Ignacio Sánchez (Psicólogo)

4 respuestas a «Noelia: El dolor que no supimos abrazar»

  1. Avatar de Francisco Sánchez
    Francisco Sánchez

    Una reflexión profunda, breve y tan dramáticamente real, que obliga a hacernos pensar qué podemos hacer, tanto a nivel individual como colectivo, para que no haya más “Noelias”.
    Gracias por compartirla. 🙏

    1. Avatar de Ignacio Sánchez García

      Gracias por tus palabras. Como bien dices, ese es, precisamente, el fondo de esta reflexión: que no nos limitemos a conmovernos, sino que aprendamos a mirar, escuchar y llegar a tiempo. Como sociedad, necesitamos construir más espacios de cuidado, más apoyo real y menos silencios que duelen; pero, como individuos, también tenemos una responsabilidad importante: estar más presentes, escuchar sin juzgar, interesarnos de verdad por el dolor del otro y no restarle importancia a las señales que a veces se expresan en silencio. A veces, un gesto, una pregunta a tiempo o una presencia disponible pueden marcar una diferencia enorme. Gracias por leer y por sumarte a esta reflexión.

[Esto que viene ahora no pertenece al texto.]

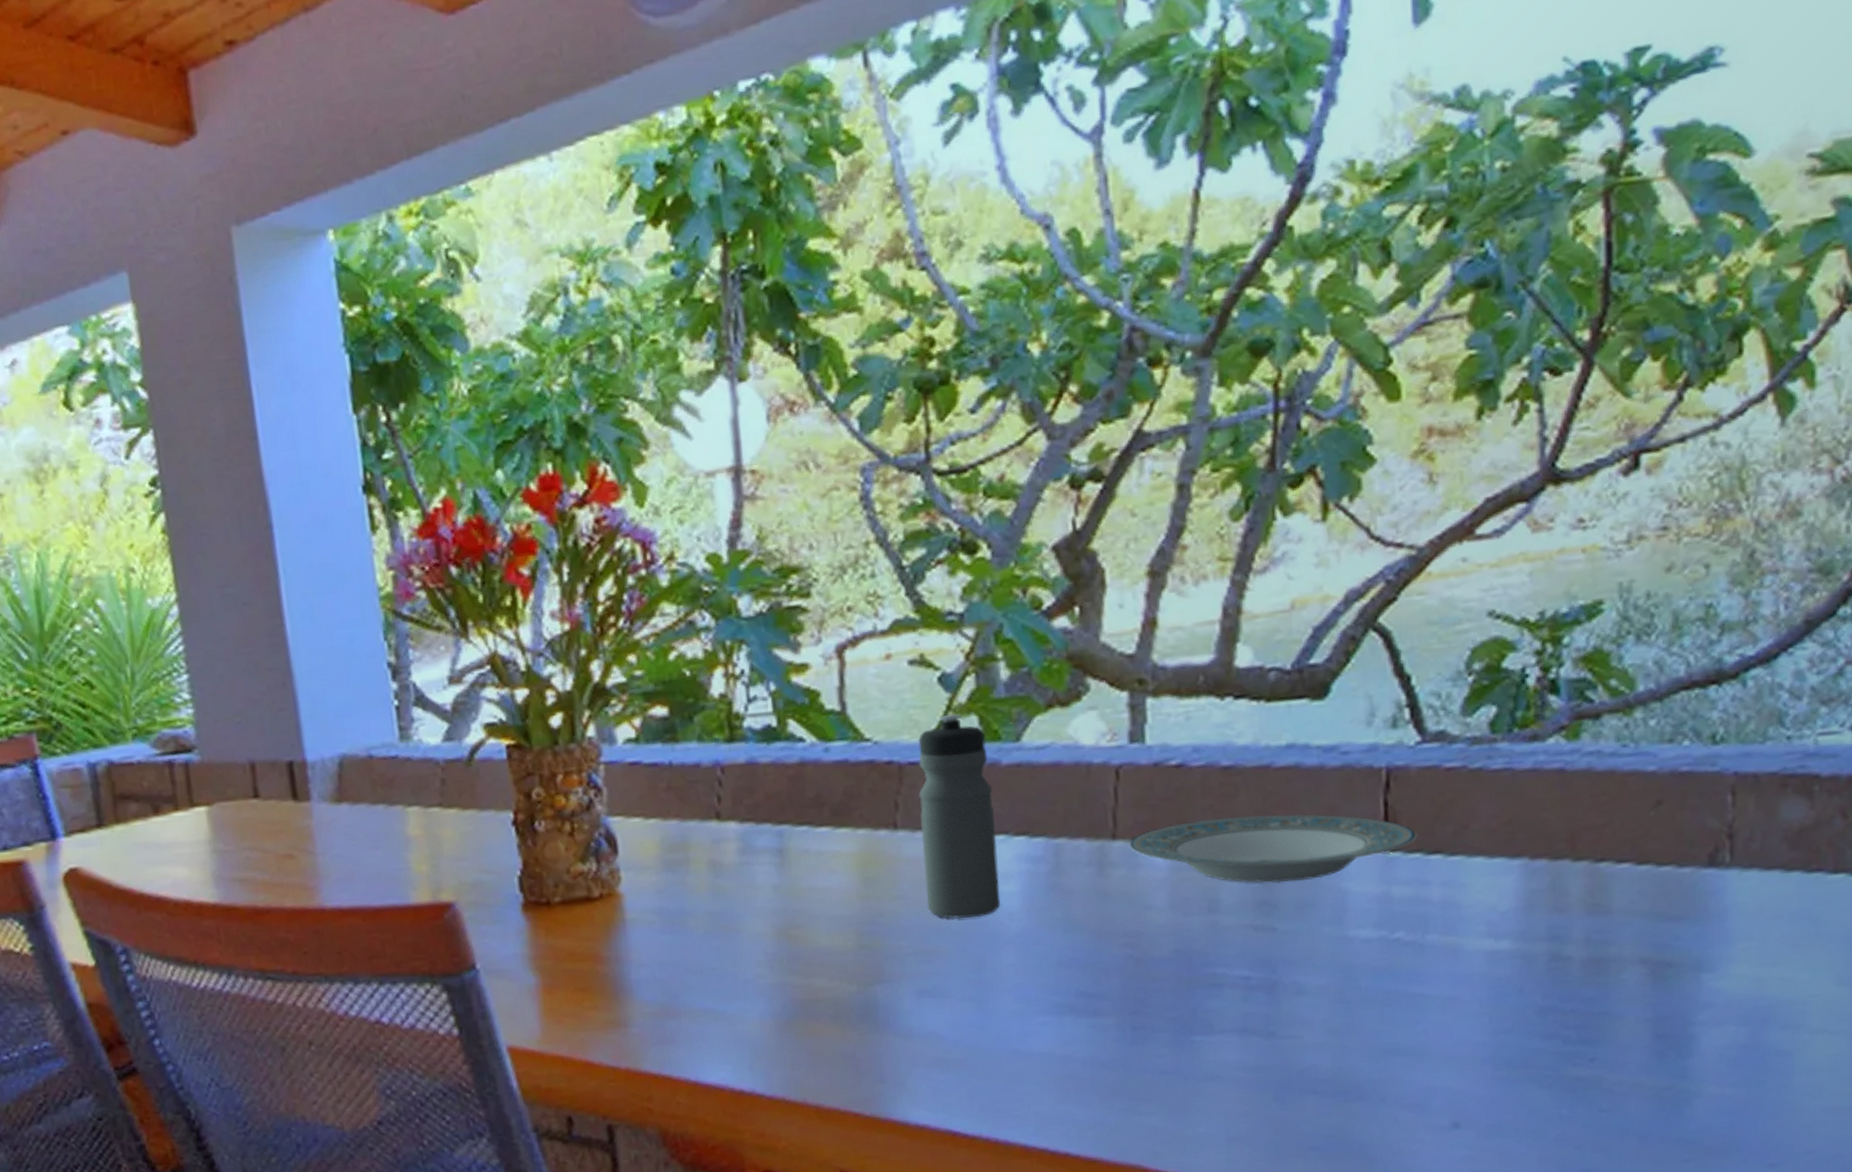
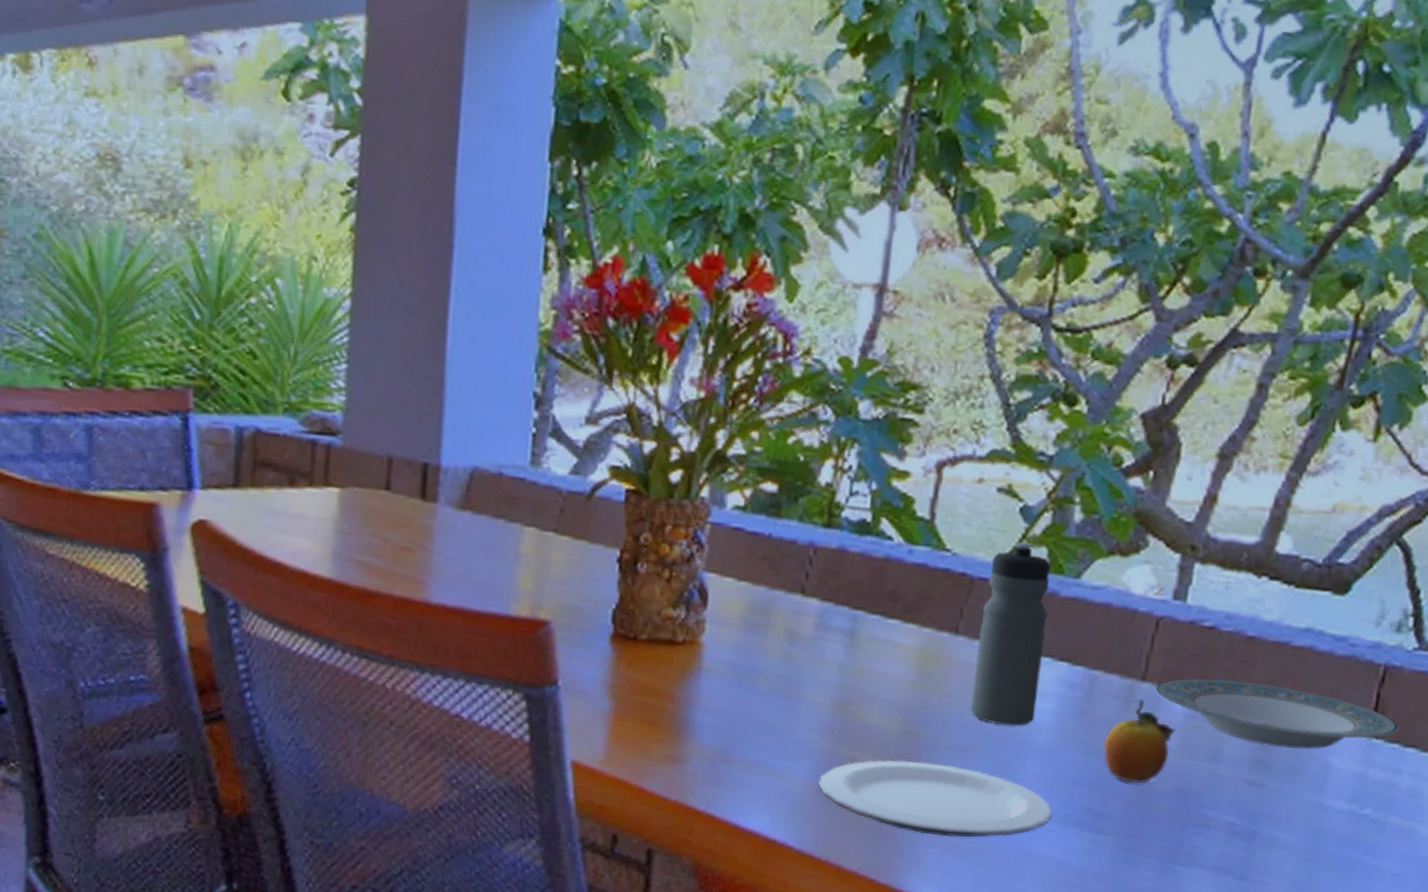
plate: none [777,973,1043,1054] -> present [818,760,1053,837]
fruit: none [1083,860,1163,955] -> present [1103,699,1177,784]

  2. Avatar de Raquel Rodriguez Cruz
    Raquel Rodriguez Cruz

    Totalmente desgraciadamente no se destinan recursos ni más inversiones en temas de salud mental, los que padecemos de esto sabemos que es necesario gastar un dinero extra que aveces no tenemos.
    Por ejemplo yo no me
    Puedo permitir gastarme 60€ por semana en un spicologo O psiquiatra. He tenido la suerte de conocer a algunos profesionales que me han ayudado y aveces incluso no me han cobrado por tal de no ir para atrás en consultas y tener que volver a empezar.

    No puedo estar en la seguridad social por ejemplo que me da cita cada tres meses si tengo suerte por que aveces es cada seis meses.

    Aparte en unas sociedades donde aún se ve mal
    Cuando una persona tiene depresión que no es una persona floja.

    1. Avatar de Ignacio Sánchez García

      Gracias por compartir tu experiencia con tanta honestidad. Lo que comentas refleja una realidad muy dolorosa: la salud mental sigue sin recibir los recursos ni la prioridad que necesita, y muchas personas se ven obligadas a sostener su sufrimiento con un esfuerzo económico que, en muchas ocasiones, no pueden asumir.
      También es muy importante señalar algo que dices y que conviene seguir repitiendo: tener depresión no es ser flojo, ni débil, ni no poner de tu parte. Es estar atravesando un sufrimiento real que necesita comprensión, acompañamiento y atención adecuada.
      Que la ayuda llegue tarde o sea inaccesible no debería ser lo normal. Ojalá avancemos hacia una sociedad y unos servicios donde pedir ayuda no sea un privilegio, ni tampoco un motivo de juicio. Te doy las gracias por poner palabras a una realidad que comparten muchas personas y que necesita ser escuchada.